“Why?”
“The little bear has come home with a dead man, one whom I do not know.”
When it grew light, they went out and saw that it was the man from the north, and they could see he had been running fast, for he had drawn off his furs, and was in his underbreeches. Afterwards they heard that it was his comrades who had urged the bear to resistance, because he would not leave it alone.
A long time after this had happened, the old foster-mother said to the bear:
“You had better not stay with me here always; you will be killed if you do, and that would be a pity. You had better leave me.”
And she wept as she said this. But the bear thrust its muzzle right down to the floor and wept, so greatly did it grieve to go away from her.
After this, the foster-mother went out every morning as soon as dawn appeared, to look at the weather, and if there were but a cloud as big as one’s hand in the sky, she said nothing.
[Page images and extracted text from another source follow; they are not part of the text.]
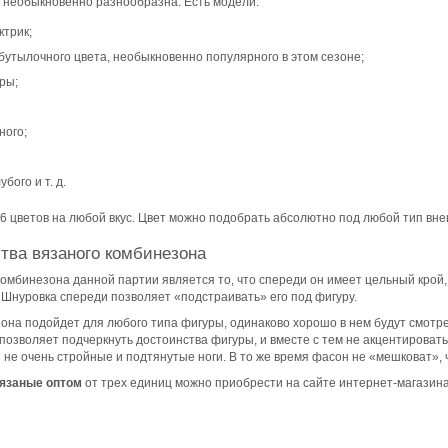
 необыкновенно разнообразна. Есть модели:
ктрик;
бутылочного цвета, необыкновенно популярного в этом сезоне;
ры;
ного;
бого и т. д.
16 цветов на любой вкус. Цвет можно подобрать абсолютно под любой тип вн
ва вязаного комбинезона
мбинезона данной партии является то, что спереди он имеет цельный крой, а
 Шнуровка спереди позволяет «подстраивать» его под фигуру.
она подойдет для любого типа фигуры, одинаково хорошо в нем будут смотрет
 позволяет подчеркнуть достоинства фигуры, и вместе с тем не акцентироват
и не очень стройные и подтянутые ноги. В то же время фасон не «мешковат»,
язаные оптом
от трех единиц можно приобрести на сайте интернет-магазина 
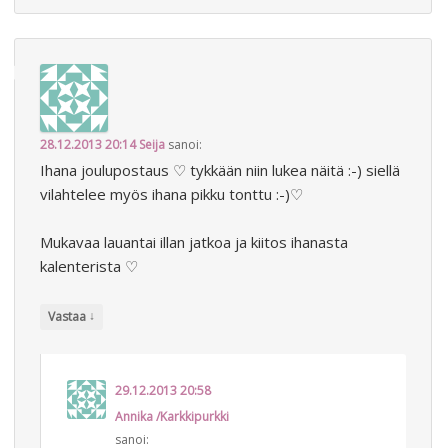
28.12.2013 20:14
Seija
sanoi:
Ihana joulupostaus ♡ tykkään niin lukea näitä :-) siellä
vilahtelee myös ihana pikku tonttu :-)♡
Mukavaa lauantai illan jatkoa ja kiitos ihanasta
kalenterista ♡
↓
Vastaa
29.12.2013 20:58
Annika /Karkkipurkki
sanoi:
But one morning when she went out, there was not even a cloud as big as a hand, and so she came in and said:
“Little bear, now you had better go; you have your own kin far away out there.”
But when the bear was ready to set out, the old foster-mother, weeping very much, dipped her hands in oil and smeared them with soot, and stroked the bear’s side as it took leave of her, but in such manner that it could not see what she was doing. The bear sniffed at her and went away. But the old foster-mother wept all through that day, and her fellows in the place mourned also for the loss of their bear.